“UNA VISITA INSESPERADA”

De seguro mi alma sigue vagando a orillas del rio Pincos y mi corazón se sumerge en la bulla de su corriente, entonces hecho un suspiro para recordar aquellas mazorcas de maíz morocho que abunda por el lugar, desde Llamacancha puedo ver aquellas chacras de trigo doradas por el sol listas para su cosecha.
Mi madre dio la idea de visitar al tío Laureano, hermano mayor de papá, hombre alto, grueso y de tez blanca, un hombre prácticamente gracioso, éste vive en el centro poblado de Colpa pero su huerta cargadita de frutas se encuentra ubicada en las faldas de unos inmensos cerros, donde los pajarillos juguetean y emiten sus lindos trinos matutinos, que solo escucharlos me remiten a aquella travesía que no olvidaré.
Con Gabi alistamos el cuchillo y la sal y sin olvidar los fósforos para hacer una gran fogata, la idea era atrapar, no sé como, esos tiernos y resbaladizos bagrecitos del río para luego dorarlos en el fuego y saborearlos, todo era emoción hasta entonces.
Ya listos enrumbamos por el caminito de herradura, ya podía ver Pampapuquio, pues tratábamos de acelerar el paso para llegar rápido, para ello mamá había conseguido una yegua con su potrillo y caballito con estos cargaríamos todas las delicias, ya podía sentir un leve calor que luego se fue intensificando cada ves más, puesto que llevaba un pantalón polar y una chompa de lana, ya podíamos ver la hacienda de Pincos, tanta historia gravada en ella, nacachus, condenados todo ello resultado de la gran reforma agraria, puesto que sólo eran muros olvidados cubiertos de malezas, cuando alcé la mirada vi imponente frente mío al “Apu” Landa y el cerro pedregoso de Ranrapucro, oí unos gritos de auxilio era Renato que era tragado por la pachamama, Gabi con un jalón logró arrancharlo ¡casi lo perdimos!

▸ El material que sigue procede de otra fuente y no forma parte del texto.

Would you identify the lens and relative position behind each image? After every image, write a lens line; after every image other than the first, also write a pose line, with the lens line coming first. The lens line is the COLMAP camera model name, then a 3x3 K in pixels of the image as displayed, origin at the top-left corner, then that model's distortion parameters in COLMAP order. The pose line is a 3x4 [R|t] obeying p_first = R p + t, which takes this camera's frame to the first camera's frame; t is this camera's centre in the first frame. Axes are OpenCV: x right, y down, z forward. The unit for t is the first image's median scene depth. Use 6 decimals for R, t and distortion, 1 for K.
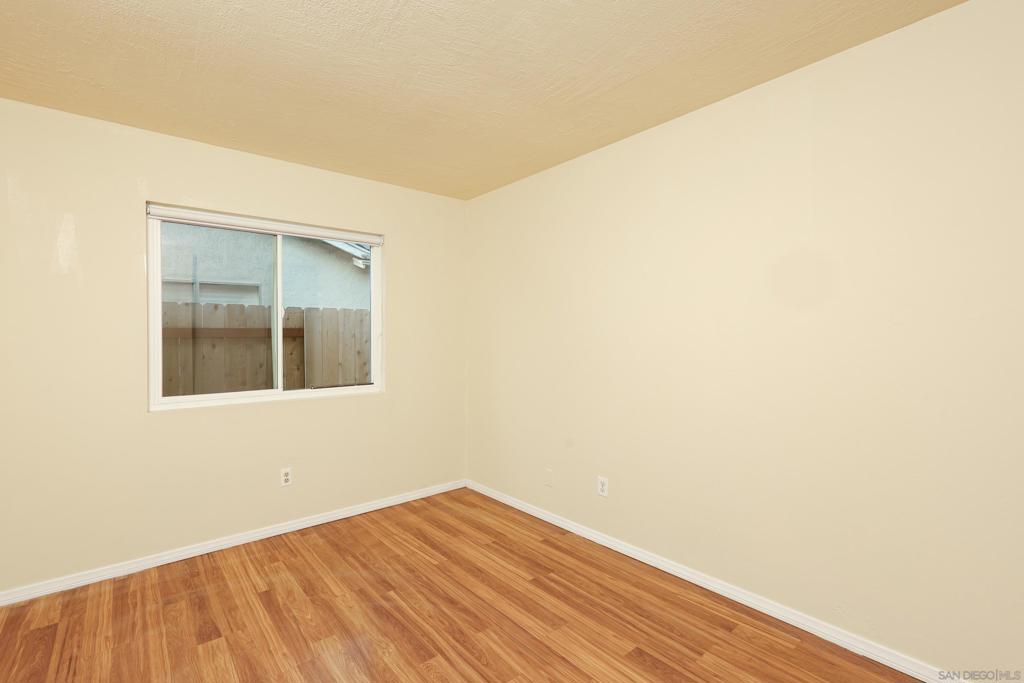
lens RADIAL K [[446.6, 0, 512.0], [0, 446.6, 341.5], [0, 0, 1]] dist [0.001425, 0.000144]
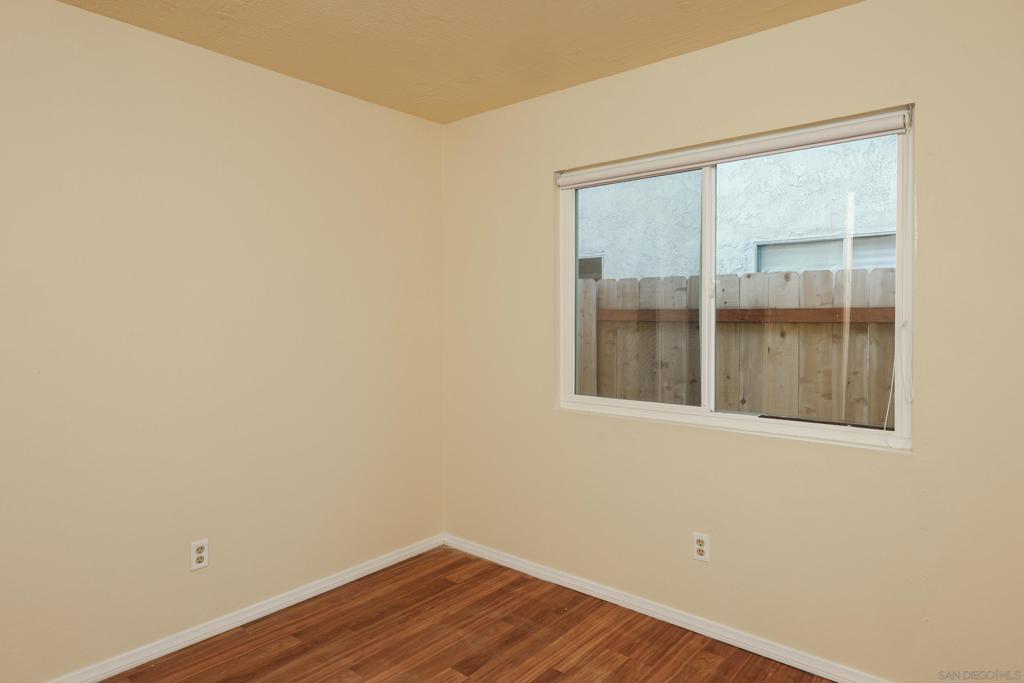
lens RADIAL K [[681.3, 0, 511.6], [0, 681.3, 357.4], [0, 0, 1]] dist [-0.001549, -0.000098]
pose [[0.078199, 0.063963, -0.994884, 0.323919], [-0.008721, 0.997945, 0.063474, -0.017738], [0.996900, 0.003713, 0.078596, 0.514672]]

Mamá con furia nos indicó que no debíamos acercarnos mucho a ese el río traicionero que se había llevado en cuerpo y alma a algunos pobladores de por ahí, fue cuando vi una serpiente marrón pensé que me devoraría y lo que hice fue lo mas obvio pues corrí delante de los cuadrúpedos para estar a salvo, y al percatarme estábamos solos en medio de aquellos cerros, mi pantaloncito tan abrigador en las mañanas de helada me picaban, pues las había llenado de unas espinitas que castigaban mi cuerpo, los mosquitos habían hecho lo suyo con nosotros porque sin recelo ya me rascaba la espalda, el cuello, los brazos y otras partes del cuerpo llenas de ronchas, eso no fue todo en el instante recordé que por ahí habitaba los compadres, los ucumaris y los pumas seríamos su almuerzo… y por gracia de Dios ya estábamos a unos pasos de la gran huerta con los plátanos, chirimoyas, caña de azúcar y ¡tantas cosas para comer! Entramos ansiosamente para saludarlo y ¡maldición! Una casa vacía sólo señales de fuego pues horas antes se habían ido; tragando la saliva abrimos el mote y comimos.

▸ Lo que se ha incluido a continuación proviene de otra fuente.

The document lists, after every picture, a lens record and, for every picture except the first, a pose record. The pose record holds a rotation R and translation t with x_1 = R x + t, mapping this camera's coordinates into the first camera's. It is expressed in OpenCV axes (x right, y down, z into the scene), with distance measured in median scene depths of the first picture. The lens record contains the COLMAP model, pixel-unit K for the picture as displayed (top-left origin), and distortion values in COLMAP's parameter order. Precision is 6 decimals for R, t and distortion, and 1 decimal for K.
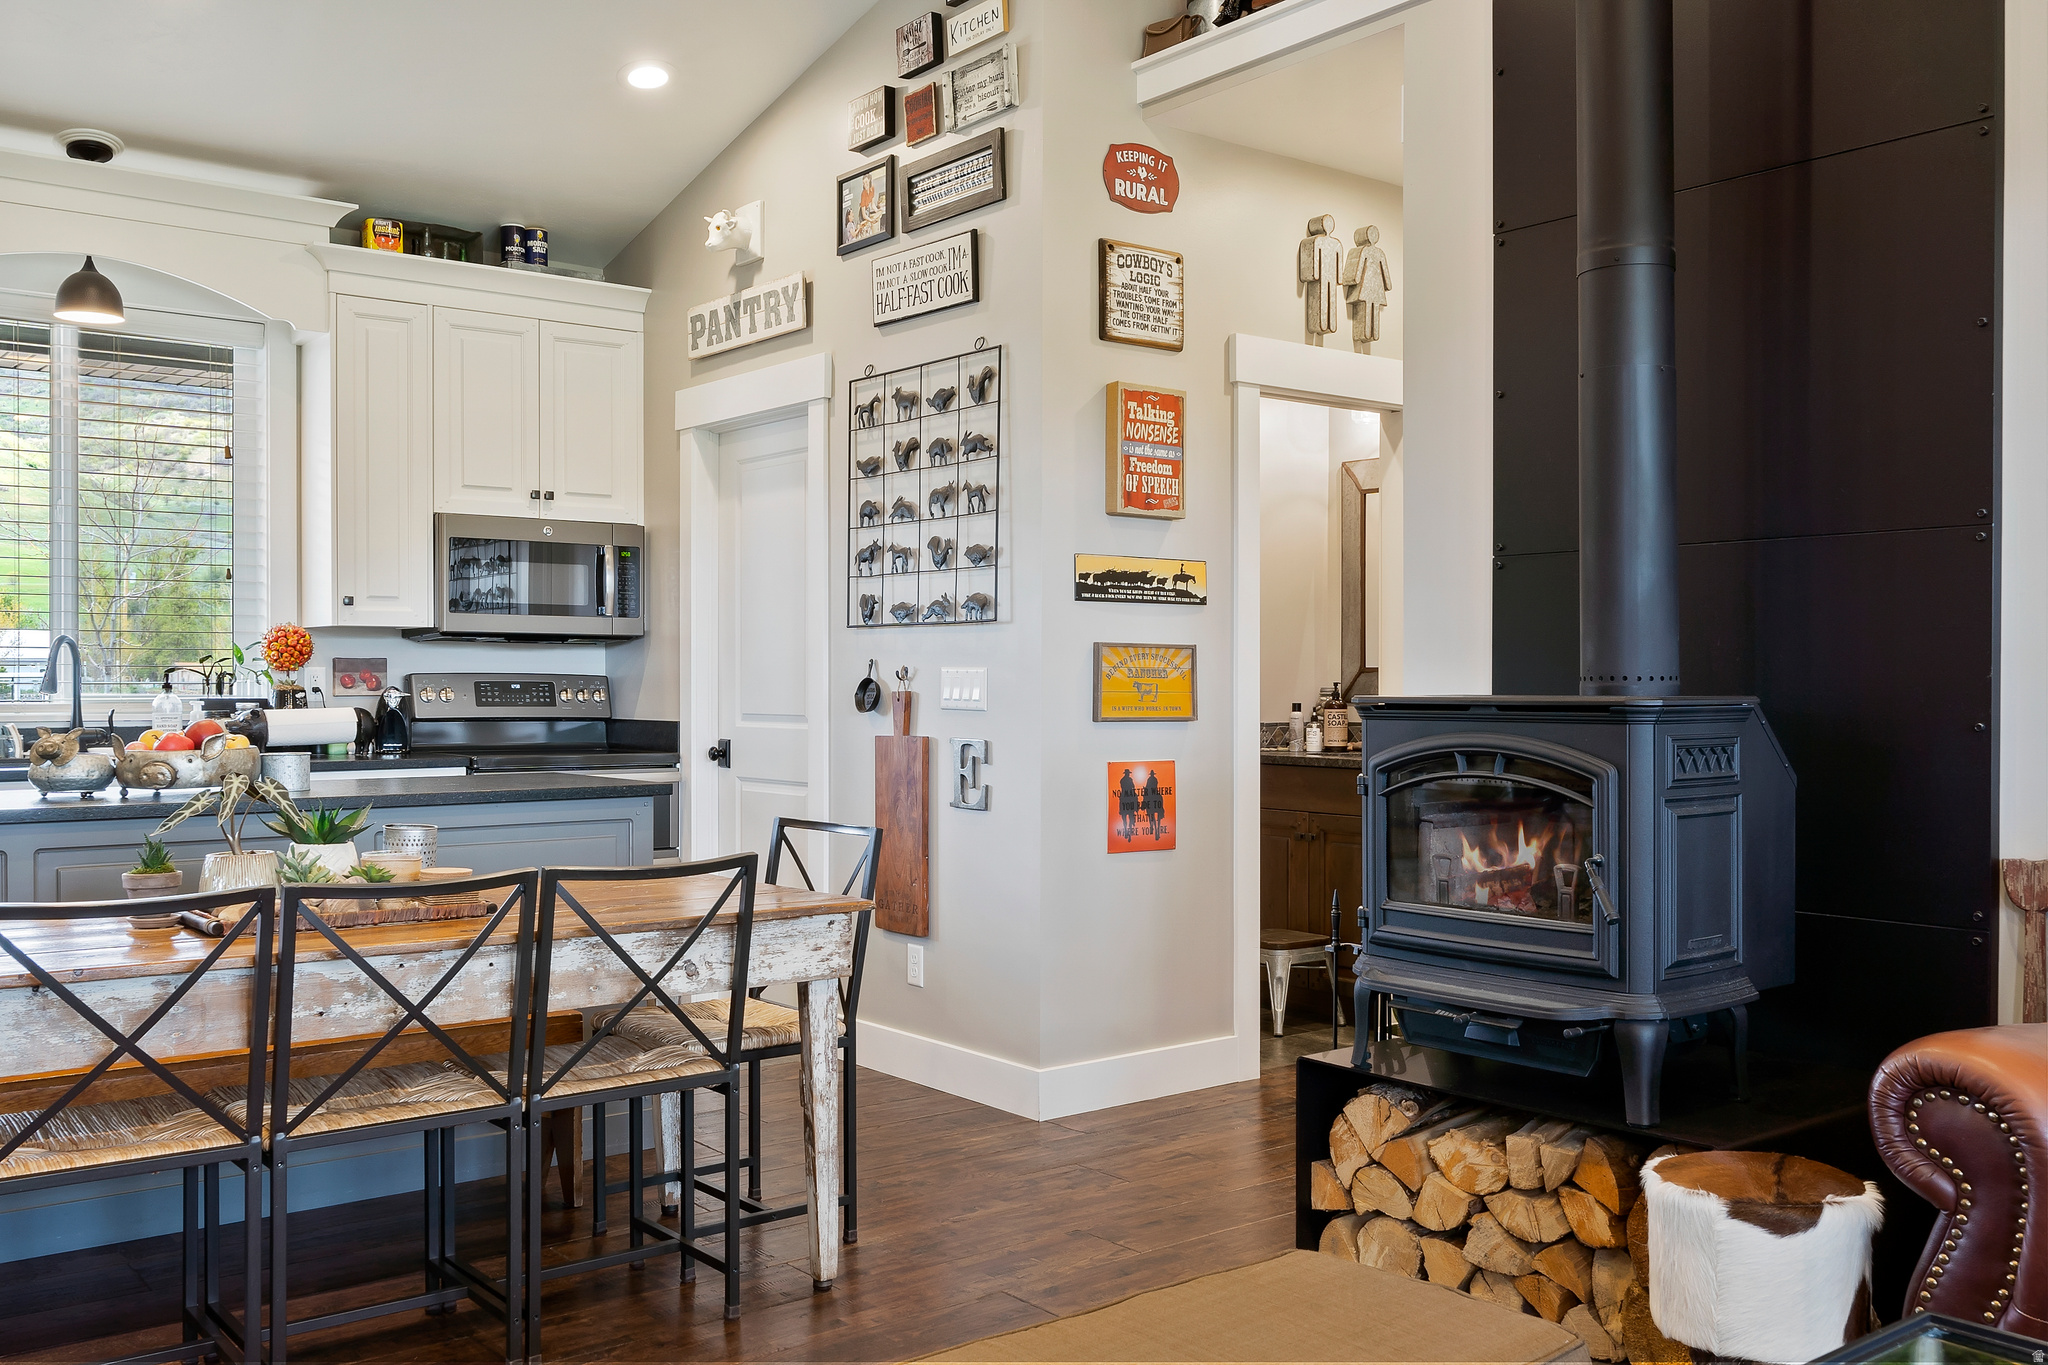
lens RADIAL K [[1799.0, 0, 1029.5], [0, 1799.0, 694.0], [0, 0, 1]] dist [-0.011648, 0.010666]
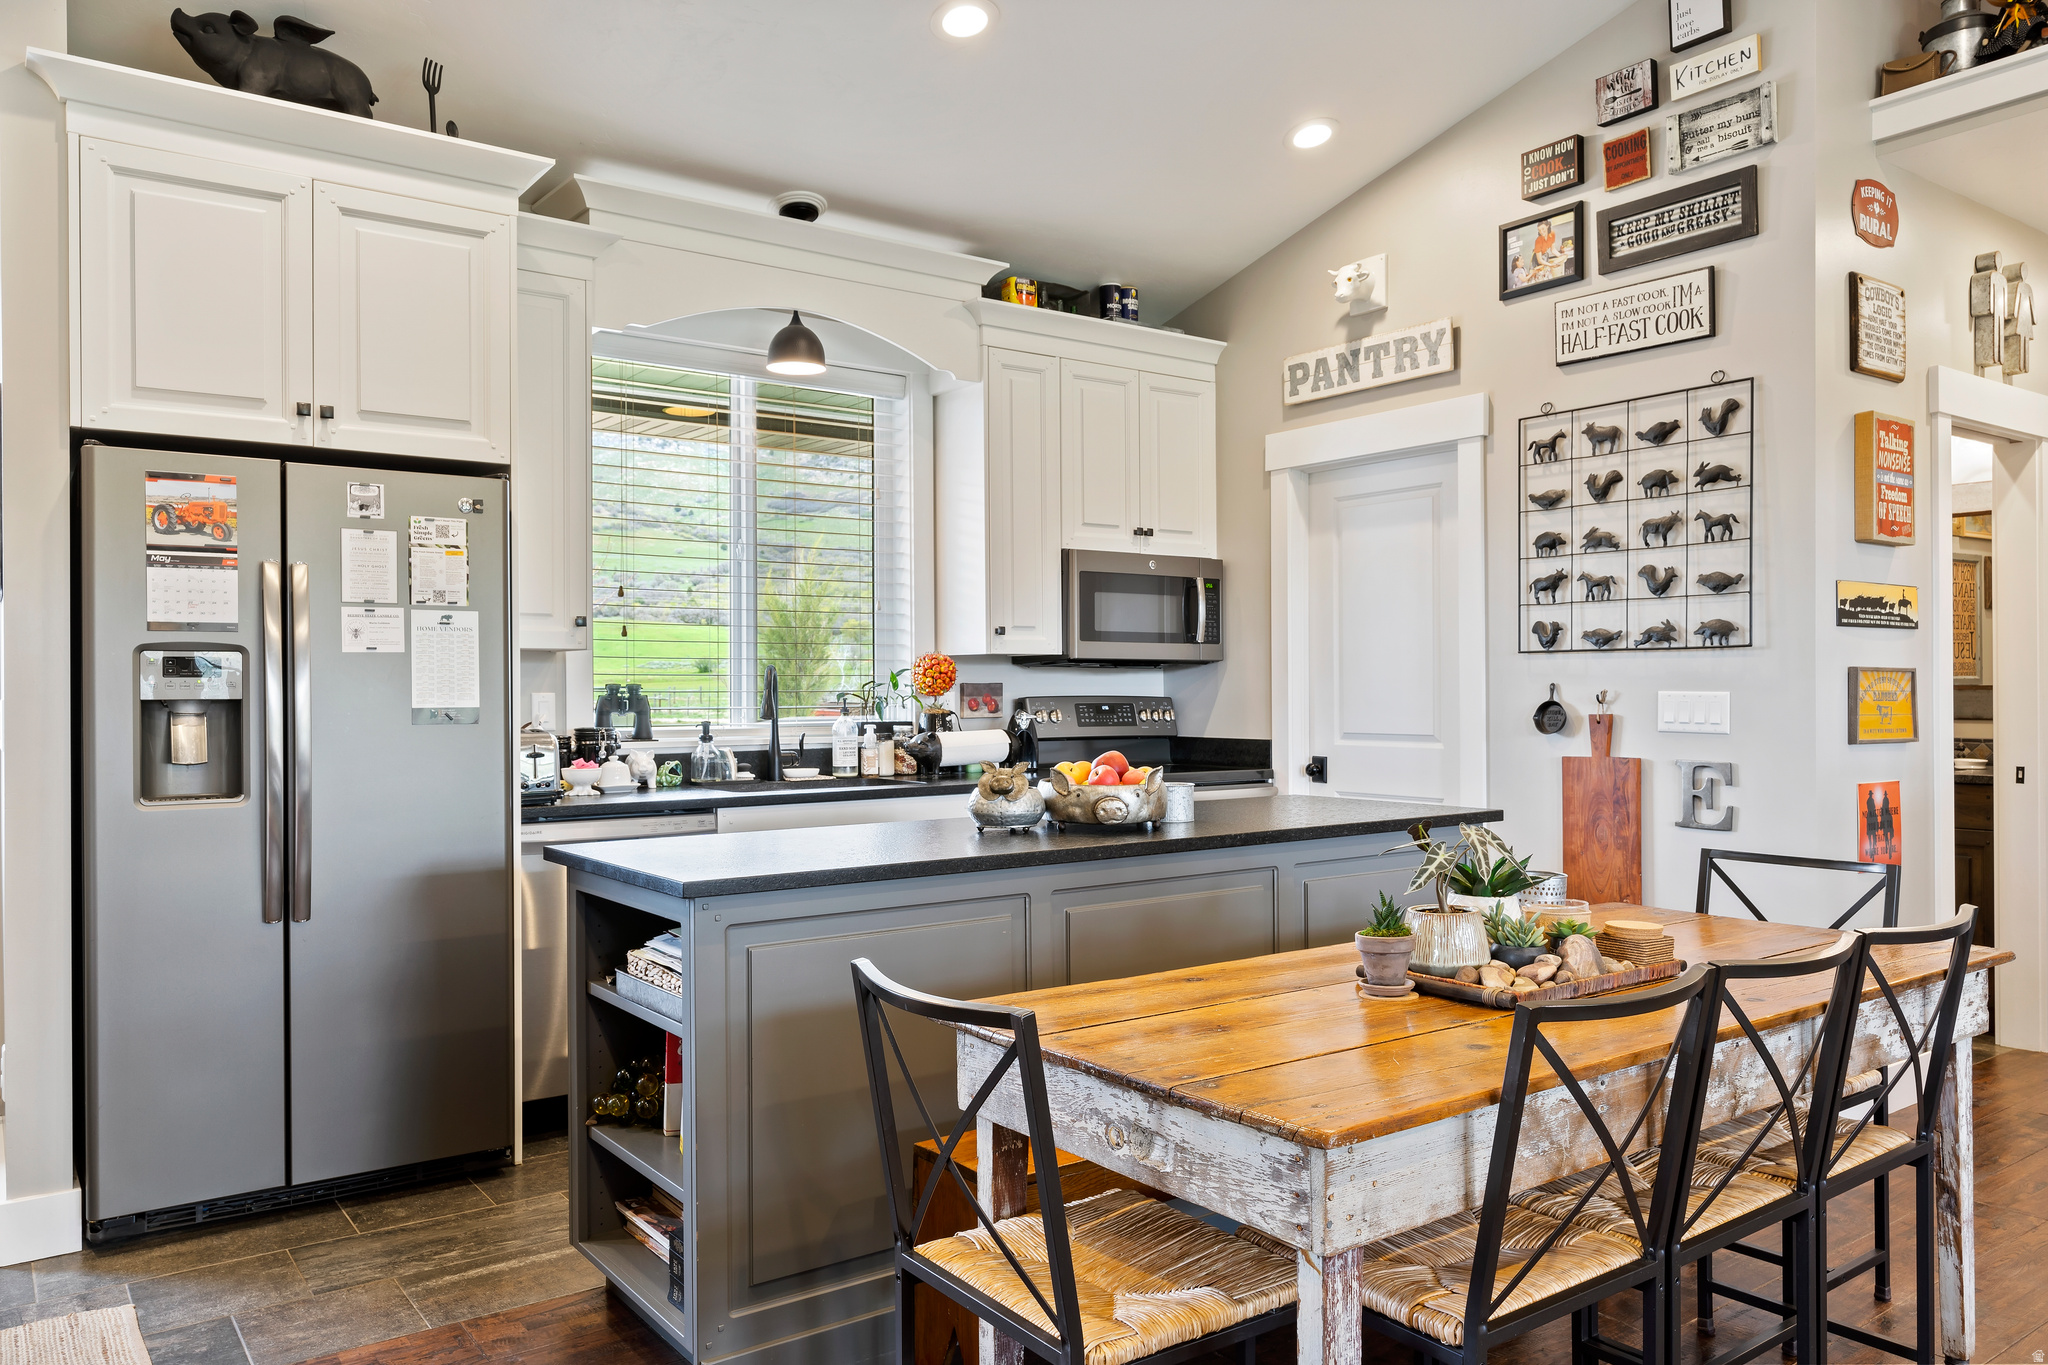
lens RADIAL K [[1448.4, 0, 1028.0], [0, 1448.4, 691.0], [0, 0, 1]] dist [0.000234, 0.000344]
pose [[0.999250, -0.005692, -0.038301, -0.347918], [0.005458, 0.999966, -0.006207, -0.010821], [0.038335, 0.005994, 0.999247, 0.140187]]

¿Y los plátanos? Pues no era tiempo de plátanos; cañas de azúcar, unas cuantas, ¿y la fogata? ¡Nada! Caminamos tanto para encontrarnos con soledad y ahora era tiempo de retornar fue cuando empecé a arrepentirme, eran cinco de la tarde y teníamos un camino en subida que vencer sería mas complicado, pero ni modo lo aceptamos con resignación. Con rabia dentro nuestro partimos devuelta a casa cuando de repente el caballo se asustó, y hasta ahora no sé de qué, y salio huyendo, ¡Dios mío Renato va ahí! grité y al buscarlo yacía colgado en el trasero de la yegua pues con sus lánguidos deditos sujetaba muy fuerte los pelos del animal para no caer, calmamos la situación y consolamos al chiquillo. ¿Qué más podía pasar? El sol se iba muriendo y empecé a persignarse y a rezar como nunca, repetía el padre nuestro tras otro aun así el miedo no se me iba, por mi cabeza empezaron a correr las tantas historias del pueblo, condenados, qarqachas, los colores alrededor mío se iban desvaneciendo y la tierra se vestía de un negro de luto, la sombra de los árboles me parecían monstruos, puesto que mi imaginación volaba al máximo aquel instante.
La luna llena es testigo de la larga travesía que pasé, poco a poco subimos dejando sólo huellas tras nosotros, aquel día prometí nunca más volver y ahora recuerdo con nostalgia el miedo que me invadió, pues dicen que la culebra es un signo fatal, y lo comprobé puesto que hasta ahora no puedo regresar al lugar.